Monnaie de cendre

Publié le 20 novembre 2009 par Lephauste

Elle m'a tendu un petit bout de papier plié en quatre : Appelez moi un de ces jours, non ne m'appelez plus, plus jamais ! Puis elle a tourné les talons et du pas décidé de qui s'en retournait à sa second life, elle a tourné le coin de la rue comme on tourne la page d'un mauvais roman latino-américain. J'ai regardé le  bout de papier, soigneusement plié et j'ai attendu que le petit personnage dont les jambes imitaient l'immobilité rigide de  la marche rezolu, verdissent comme celles d'un cadavre autorisé à traverser les clous. Je traversais le boulevard en évitant tout ce qui de près ou de loin pouvait ressembler à ce rien dont les villes font leurs choux gras, les porteurs de paquets enrubannés. Le deuil ! m'avait-elle dit. Le deuil voyez vous, est chose trop, bien trop humaine pour pouvoir le partager avec vous. Mais vous tuer, j'avoue me tente assez. Vous faire disparaître pour jouir en son plein de cet état de veuve toute neuve, me tente oui !

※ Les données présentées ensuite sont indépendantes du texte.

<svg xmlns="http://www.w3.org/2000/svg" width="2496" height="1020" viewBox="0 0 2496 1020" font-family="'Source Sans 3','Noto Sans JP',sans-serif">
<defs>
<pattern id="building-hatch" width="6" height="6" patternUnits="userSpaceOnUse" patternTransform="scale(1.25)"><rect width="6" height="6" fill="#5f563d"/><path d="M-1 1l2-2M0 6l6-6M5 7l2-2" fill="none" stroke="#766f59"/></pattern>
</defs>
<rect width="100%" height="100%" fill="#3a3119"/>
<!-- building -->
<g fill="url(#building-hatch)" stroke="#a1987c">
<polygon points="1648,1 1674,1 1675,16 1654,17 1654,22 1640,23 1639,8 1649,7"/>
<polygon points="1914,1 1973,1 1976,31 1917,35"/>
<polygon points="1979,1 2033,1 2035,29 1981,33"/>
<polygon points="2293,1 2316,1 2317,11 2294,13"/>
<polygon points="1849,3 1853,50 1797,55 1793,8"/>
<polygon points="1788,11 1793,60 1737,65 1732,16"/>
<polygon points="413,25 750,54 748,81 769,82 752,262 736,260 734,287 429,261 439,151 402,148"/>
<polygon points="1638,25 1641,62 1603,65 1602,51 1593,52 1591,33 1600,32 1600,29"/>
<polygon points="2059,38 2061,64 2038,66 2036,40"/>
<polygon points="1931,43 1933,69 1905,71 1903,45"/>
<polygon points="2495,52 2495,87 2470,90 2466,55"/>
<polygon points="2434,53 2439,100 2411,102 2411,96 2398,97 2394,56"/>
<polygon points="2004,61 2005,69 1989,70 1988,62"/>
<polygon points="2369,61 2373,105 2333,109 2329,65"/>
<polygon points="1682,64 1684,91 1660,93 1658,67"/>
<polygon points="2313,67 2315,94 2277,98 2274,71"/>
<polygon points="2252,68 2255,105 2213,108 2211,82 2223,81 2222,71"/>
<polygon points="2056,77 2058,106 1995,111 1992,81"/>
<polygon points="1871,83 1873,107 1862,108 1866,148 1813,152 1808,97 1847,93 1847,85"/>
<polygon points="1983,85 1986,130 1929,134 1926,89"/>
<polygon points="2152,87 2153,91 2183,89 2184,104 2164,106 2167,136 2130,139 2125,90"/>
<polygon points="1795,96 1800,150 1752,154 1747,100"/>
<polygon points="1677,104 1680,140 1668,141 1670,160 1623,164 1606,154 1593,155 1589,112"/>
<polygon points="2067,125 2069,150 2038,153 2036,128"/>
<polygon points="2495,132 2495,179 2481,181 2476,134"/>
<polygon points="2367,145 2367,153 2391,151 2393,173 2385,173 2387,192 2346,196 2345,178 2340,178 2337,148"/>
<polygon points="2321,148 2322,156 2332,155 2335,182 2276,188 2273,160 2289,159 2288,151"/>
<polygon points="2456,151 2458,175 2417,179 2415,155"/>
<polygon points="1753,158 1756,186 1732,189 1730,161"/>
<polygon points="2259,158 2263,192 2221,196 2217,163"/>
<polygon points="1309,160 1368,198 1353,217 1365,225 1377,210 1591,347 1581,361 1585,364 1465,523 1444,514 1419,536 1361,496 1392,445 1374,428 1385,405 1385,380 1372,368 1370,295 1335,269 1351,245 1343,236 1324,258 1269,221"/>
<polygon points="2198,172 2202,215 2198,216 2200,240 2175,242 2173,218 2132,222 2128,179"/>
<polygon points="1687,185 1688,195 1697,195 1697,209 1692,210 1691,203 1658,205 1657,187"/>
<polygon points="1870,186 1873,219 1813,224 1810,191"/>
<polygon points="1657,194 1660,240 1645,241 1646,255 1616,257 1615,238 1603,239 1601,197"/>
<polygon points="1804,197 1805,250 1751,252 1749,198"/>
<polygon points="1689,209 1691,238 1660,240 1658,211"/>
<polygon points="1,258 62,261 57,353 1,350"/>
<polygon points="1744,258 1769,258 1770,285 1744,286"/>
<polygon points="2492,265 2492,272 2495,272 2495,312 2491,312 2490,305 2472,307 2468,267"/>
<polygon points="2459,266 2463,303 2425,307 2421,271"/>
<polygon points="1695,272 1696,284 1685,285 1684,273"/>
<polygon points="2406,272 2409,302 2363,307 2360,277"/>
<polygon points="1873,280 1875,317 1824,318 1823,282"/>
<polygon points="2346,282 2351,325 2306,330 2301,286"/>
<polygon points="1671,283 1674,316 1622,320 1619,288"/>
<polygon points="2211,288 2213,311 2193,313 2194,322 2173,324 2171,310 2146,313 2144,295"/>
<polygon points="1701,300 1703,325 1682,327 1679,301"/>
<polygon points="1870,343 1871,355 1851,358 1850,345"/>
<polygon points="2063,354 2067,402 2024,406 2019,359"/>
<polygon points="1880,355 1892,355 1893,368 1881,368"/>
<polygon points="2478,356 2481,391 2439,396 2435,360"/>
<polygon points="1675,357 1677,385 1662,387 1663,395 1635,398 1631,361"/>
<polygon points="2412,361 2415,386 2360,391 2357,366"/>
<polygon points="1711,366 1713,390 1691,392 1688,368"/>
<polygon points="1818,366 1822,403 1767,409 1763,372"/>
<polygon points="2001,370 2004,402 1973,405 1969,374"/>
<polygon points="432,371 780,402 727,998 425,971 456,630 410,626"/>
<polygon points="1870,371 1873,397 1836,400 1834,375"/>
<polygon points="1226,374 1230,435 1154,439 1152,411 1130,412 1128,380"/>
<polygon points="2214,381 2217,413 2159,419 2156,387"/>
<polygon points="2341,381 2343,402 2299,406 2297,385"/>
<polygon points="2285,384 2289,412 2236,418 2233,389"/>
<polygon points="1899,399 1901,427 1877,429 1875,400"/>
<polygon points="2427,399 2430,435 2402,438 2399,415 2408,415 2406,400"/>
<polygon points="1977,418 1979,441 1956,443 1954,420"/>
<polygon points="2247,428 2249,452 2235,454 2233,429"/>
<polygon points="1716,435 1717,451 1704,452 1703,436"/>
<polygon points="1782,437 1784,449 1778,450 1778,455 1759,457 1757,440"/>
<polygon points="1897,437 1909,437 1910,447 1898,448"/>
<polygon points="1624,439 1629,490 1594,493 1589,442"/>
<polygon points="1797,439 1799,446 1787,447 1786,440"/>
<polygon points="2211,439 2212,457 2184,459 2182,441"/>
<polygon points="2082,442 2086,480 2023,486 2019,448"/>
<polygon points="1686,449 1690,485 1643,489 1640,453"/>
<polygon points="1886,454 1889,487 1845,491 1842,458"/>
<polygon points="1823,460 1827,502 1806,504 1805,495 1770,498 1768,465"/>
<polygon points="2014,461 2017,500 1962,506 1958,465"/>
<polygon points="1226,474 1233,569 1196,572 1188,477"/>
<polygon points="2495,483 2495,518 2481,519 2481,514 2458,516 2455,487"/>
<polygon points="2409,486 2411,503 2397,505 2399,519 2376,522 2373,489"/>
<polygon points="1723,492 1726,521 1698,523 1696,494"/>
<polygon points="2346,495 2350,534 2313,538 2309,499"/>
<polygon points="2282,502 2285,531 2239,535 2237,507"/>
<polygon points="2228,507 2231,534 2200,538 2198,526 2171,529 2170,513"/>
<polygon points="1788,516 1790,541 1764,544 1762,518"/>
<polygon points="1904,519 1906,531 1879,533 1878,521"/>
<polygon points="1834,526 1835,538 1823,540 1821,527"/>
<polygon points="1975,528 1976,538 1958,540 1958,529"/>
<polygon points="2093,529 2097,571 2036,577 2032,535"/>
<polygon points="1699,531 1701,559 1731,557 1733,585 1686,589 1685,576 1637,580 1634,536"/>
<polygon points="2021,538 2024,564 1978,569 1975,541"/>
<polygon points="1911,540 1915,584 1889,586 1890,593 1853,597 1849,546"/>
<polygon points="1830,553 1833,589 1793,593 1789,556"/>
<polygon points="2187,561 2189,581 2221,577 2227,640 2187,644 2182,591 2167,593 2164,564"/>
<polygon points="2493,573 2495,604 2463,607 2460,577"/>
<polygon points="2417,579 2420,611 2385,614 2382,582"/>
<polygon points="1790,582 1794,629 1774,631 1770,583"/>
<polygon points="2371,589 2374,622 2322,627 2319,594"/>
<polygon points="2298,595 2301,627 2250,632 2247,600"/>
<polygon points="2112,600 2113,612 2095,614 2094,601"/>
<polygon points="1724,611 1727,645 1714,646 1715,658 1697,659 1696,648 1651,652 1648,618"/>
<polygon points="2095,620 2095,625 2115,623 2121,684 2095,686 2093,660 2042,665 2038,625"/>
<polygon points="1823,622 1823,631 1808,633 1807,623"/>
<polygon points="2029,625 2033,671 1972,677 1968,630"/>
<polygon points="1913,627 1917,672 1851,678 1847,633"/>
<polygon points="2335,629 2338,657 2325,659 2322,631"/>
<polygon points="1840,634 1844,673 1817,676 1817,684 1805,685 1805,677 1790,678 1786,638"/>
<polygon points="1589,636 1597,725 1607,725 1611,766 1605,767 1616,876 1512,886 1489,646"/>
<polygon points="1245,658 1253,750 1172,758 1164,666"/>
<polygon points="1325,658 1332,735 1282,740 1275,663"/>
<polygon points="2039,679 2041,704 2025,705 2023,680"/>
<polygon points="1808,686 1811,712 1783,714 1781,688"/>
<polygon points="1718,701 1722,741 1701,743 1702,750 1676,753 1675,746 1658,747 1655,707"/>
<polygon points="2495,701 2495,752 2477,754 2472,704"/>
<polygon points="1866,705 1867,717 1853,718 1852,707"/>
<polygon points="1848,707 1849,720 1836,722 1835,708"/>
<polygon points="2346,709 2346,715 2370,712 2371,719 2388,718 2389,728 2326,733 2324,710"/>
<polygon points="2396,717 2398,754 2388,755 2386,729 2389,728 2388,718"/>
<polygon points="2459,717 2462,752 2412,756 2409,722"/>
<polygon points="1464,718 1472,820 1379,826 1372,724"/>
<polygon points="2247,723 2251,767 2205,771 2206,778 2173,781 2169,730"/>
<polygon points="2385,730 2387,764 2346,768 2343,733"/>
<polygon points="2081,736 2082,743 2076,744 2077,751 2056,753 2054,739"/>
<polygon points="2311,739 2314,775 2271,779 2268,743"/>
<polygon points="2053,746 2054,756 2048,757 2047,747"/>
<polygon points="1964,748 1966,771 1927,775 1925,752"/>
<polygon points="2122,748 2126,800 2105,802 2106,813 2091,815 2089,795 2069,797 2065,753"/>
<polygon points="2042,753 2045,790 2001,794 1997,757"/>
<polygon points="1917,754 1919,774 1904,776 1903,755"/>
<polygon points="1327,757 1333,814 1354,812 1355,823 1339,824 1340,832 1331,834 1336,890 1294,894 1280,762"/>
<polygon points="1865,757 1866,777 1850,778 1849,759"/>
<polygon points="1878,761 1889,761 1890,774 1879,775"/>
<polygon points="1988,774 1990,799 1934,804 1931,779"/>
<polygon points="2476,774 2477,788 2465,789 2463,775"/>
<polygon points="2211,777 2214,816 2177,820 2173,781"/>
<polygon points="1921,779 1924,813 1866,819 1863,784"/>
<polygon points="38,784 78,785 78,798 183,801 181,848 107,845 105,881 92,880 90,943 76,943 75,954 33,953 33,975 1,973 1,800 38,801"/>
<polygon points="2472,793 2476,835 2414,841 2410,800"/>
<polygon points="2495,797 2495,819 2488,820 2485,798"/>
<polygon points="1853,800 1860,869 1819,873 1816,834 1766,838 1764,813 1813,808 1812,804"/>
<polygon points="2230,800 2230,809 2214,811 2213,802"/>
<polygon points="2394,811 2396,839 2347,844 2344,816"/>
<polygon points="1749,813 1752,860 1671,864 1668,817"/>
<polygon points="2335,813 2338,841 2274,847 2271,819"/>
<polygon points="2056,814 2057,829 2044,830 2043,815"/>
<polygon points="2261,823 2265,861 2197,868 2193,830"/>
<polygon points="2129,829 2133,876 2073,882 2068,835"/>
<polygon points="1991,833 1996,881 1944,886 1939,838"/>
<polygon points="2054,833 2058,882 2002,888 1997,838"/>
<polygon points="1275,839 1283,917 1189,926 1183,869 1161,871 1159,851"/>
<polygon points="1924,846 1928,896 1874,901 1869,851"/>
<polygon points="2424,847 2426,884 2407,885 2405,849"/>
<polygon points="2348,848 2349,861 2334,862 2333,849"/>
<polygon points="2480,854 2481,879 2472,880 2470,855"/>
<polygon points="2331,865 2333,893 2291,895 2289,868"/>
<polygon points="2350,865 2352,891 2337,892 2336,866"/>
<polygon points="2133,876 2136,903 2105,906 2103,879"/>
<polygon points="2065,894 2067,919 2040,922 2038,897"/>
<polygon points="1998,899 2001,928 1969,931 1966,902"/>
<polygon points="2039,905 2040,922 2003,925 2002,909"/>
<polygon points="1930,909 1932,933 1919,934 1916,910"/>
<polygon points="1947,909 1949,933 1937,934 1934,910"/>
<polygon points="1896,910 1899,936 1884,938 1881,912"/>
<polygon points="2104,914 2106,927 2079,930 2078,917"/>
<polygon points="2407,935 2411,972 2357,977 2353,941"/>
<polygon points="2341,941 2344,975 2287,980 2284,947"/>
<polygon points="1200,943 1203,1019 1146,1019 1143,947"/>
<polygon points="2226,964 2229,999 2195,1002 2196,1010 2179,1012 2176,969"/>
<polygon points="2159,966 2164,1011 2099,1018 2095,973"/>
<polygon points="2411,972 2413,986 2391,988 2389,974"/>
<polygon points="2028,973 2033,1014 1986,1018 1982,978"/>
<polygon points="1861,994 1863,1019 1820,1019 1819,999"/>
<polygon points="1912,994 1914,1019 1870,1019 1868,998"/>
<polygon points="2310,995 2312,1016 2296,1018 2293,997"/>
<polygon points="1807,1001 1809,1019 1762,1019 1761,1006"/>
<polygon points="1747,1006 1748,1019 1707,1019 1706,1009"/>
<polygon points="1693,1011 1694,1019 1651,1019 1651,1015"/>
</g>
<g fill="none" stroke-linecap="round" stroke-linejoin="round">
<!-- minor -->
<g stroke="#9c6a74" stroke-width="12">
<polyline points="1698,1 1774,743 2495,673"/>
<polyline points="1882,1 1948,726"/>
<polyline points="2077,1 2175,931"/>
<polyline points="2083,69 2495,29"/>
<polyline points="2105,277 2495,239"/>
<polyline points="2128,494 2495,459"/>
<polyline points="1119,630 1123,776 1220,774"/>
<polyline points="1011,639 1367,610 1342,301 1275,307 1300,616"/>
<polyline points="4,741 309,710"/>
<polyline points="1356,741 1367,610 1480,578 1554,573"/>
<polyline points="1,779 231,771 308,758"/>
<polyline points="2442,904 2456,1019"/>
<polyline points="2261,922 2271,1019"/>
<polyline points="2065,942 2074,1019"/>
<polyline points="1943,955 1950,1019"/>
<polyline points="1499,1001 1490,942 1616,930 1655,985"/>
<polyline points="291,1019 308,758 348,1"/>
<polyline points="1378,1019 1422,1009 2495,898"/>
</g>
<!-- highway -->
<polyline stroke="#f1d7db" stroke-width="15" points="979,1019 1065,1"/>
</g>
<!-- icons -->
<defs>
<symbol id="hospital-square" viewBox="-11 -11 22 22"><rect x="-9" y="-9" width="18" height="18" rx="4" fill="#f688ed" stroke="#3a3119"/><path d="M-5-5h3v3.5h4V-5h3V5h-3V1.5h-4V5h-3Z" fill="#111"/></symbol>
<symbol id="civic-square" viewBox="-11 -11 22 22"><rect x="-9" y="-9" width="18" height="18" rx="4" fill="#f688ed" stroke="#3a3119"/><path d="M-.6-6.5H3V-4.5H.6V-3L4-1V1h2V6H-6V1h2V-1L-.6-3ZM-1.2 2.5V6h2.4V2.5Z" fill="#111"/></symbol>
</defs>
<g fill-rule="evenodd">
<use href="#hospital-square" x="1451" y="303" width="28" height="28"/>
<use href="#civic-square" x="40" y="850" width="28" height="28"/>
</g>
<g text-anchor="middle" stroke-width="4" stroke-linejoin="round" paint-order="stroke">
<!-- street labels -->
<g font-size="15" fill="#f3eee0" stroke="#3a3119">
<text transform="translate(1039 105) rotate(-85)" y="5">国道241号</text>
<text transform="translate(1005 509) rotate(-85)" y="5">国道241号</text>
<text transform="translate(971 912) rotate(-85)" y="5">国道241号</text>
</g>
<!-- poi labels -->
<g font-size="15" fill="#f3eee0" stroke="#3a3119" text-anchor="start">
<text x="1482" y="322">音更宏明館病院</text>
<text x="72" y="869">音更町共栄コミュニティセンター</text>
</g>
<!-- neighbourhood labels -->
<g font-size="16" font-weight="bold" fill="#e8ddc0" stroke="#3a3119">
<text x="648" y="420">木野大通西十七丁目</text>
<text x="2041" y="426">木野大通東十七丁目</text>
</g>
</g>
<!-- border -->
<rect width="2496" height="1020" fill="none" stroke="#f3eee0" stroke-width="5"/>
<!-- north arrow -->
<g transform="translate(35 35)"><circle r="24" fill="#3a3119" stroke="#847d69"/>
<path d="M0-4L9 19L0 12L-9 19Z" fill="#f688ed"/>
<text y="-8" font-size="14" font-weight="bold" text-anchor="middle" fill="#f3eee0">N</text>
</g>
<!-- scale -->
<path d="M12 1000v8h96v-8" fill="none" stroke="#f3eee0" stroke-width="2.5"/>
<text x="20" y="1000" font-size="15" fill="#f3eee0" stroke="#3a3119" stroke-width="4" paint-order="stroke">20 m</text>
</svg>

Je lui avait donné des lettres, et pas n'importe lesquelles, des lettres qui semblaient ne pas manquer de noblesse, et qu'elle acceptait, incrédule. Comme le sont les yeux d'un expert-comptable lisant un poème d'Alain Borne. Elle les recevait, me faisait part du fait qu'elle y répondrait sous peu et n'y répondait jamais mais recevait les suivantes et s'empressait de m'appeler pour me faire part du fait qu'elle ne tarderait pas à y répondre, mais n'y répondait jamais. Écrire à une archiviste, me direz-vous c'est un peu comme s'adresser à un rayonnage de bibliothèque. Quand ça ne s'achève pas sous la poussière de la vanité humaine, ça se finit à la corbeille, d'un clic gauche.

Lui avais-je dit que je  tenais pas à ce qu'elle quitte son "marri" pour se joindre à ma marche ? Je ne me souviens plus. Ce dont je me rappelle c'est que mes mots et mes gestes avaient poussé son orgueil au delà des limites du raisonnable. Je l'avais rendu coquette comme une poule élevée en plein air. Ce qu'elle n'était pas puisqu'elle s'était élevée dans le réduit des années 80, ces années où la défonce et la fête avaient fait prendre pour géniales toutes les épaves hépatiques et narcissiques. Je l'avais rendue hautaine, ce qu'il ne faut jamais faire si l'on veut, sinon être aimé, on ne l'est jamais rassurons nous, du moins avoir la paix, la paix du coeur sans laquelle on est plus rien. Plus rien, ce que j'étais devenu, pour la seconde fois de mon existence fantomatique. Ectoplasme amoureux, franchement ça manque d'épaisseur.

Puis un jour, je l'ai retrouvé le petit bout de papier, entre les pages d'un livre qu'elle m'avait offert. Les femmes quand ça apprend que vous lisez, naturellement ça vous offre un livre, ça vous dit même que ça l'a lu. Et quand vous leur demandez de quoi au juste ça parle, elles vous répondent en général qu'elles ne se souviennent plus et se planquent vite fait à l'abri d'un de ces sourires idiots dont vous auriez bien tort de croire qu'il vous est destiné. Ces sourire là sont de manufacture maternelle. Elles se les repassent de génération en génération. Le livre je l'ai encore, c'était un mode d'emploi pour ce que devait devenir l'histoire si elle ne s'était pas transformée par la magie du deuil en une anecdote de plus. Une anecdote amoureuse. Le titre du livre ? Tours et détours de la pauvre fille, je crois. Quelque chose de cet ordre là en tous cas.

Je l'ai ouvert le petit papier et des plis cassant sont tombées quelques cendres échappées d'une urne. Cette urne qu'elle doit encore trimballer comme la coupe que l'on décerne en général au vainqueur de l'étape. Tiens mais c'est la veuve ! Et sans attendre que le petit bonhomme passe au vert des cadavres, on change de trottoir. RIP ... tes galoches!